My Stories

I write adventures for those in search of a good story. My novels fall in the Fantasy genre, but many people consider them Sci-fi too. Each story is written with what I look for when I read a book: action, adventure, twists and turns, love, heroes, vicious enemies, fighting (weapons and hand to hand combat). I write because I want to share the stories that are inside of me. I hope you enjoy the adventures as much as I love writing them!

Sunday, July 1, 2012

Writing

So for my timeline, I have put out four books in under a year with another I'm hoping to have finished and released by October.  October being the month I published my first ebook!  So far, Smashwords, Apple, and Kobo have all four of my books for sale.  Barnes&Nobles and Diesel have shelved both Taken books and Solace.  Sony has just the Taken books. 

6 stores with books written by me!  Even in my dreams, I didn't realize I was capable.  I thought one book, that's all I have.  But still the blessing of my Lord flows from me.  I have more stories than I have time to work on them, for that I will not complain, because writing is more amazing than I had ever thought.

I have to admit that this is so very exciting!  I know when my family and friends were encouraging me to epublish, I had no idea what a great experience this would be.  Don't get me wrong, it's still a lot of work and surprises that I've had to figure out, but amazing all the same.    Even when I wanted to be writer as a kid I had not thought about the exciting ride that would ensue.  I suppose as a kid the ride isn't what you dream about and maybe that's where I failed myself.  So even though it disappoints me to think that had I persevered through those nay-sayers, I could have been writing all along, I am not disappointed with where I am now.  Perhaps it all made me stronger in the long run.  I  now can take people's opinions and know that is all it is. 

Self-doubt is a horrible thing, but it keeps us humble.  With each book I write I wonder if it's as good as the first, but I don't allow that self-doubt to block me from continuing.  In everything that has happened in my life that is what I have learned, I'm my only obstical.  I control how I recieve what other say and put it in my heart.  There's a song by Evanescence called "Bring Me To Life."  I think that song is the theme to Taken.  I listened to that group a lot while I wrote it, amonst other songs.  But that song pulled hard at me with Ava and Gabriel.  In book 2, I listened to that song over and over as I wrote the scene where she wakes up from a dream and just can't take the life she is living anymore.  At the end she finds the one thing that makes her life compete.  Writing was a wake up call to the life I had lost touch with.  I love being able to pour all of me into an adventure.  It gives everything more meaning.  Writing Ava gave me self-confidents, strength, and inspired me to be more than I thought I was.  
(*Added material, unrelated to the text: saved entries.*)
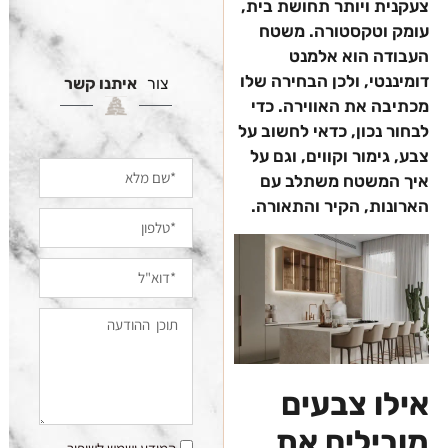
צעקנית ויותר תחושת בית,
עומק וטקסטורה. משטח
העבודה הוא אלמנט
דומיננטי, ולכן הבחירה שלו
צור
איתנו קשר
מכתיבה את האווירה. כדי
לבחור נכון, כדאי לחשוב על
צבע, גימור וקווים, וגם על
איך המשטח משתלב עם
הארונות, הקיר והתאורה.
אילו צבעים
מובילים את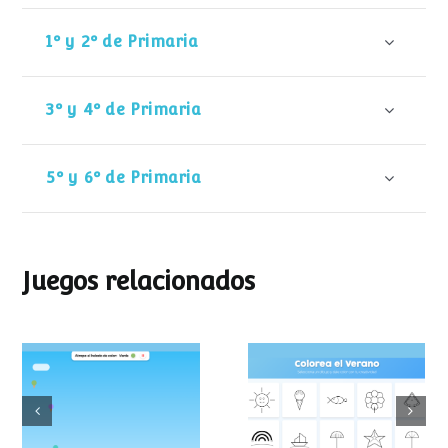
1º y 2º de Primaria
3º y 4º de Primaria
5º y 6º de Primaria
Juegos relacionados
Colorea el
Atrapa el helado
verano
My firend told me that they like that I continue to put myself out there and try new things all for the sake of my books.  But have I really put myself out there?  I sometimes think that I'm still letting myself down.  So, for the next month, I'm going to work on this blog more than I have (hopefully I will not stop in a month - but a month is a goal that I can work with).   Some of you might not like it, might get bored - feel free to tell me, some of you might love it, feel free to let me know, ask questions, whatever.  I have totally been lacking at the concept behind blogging. 

Thank you to those who read my posts, I've come a long way and your the ones that I have to thank.  It's inspirational to see that my blog is being looked at, that people are curious about the adventures that I'm writing/publishing.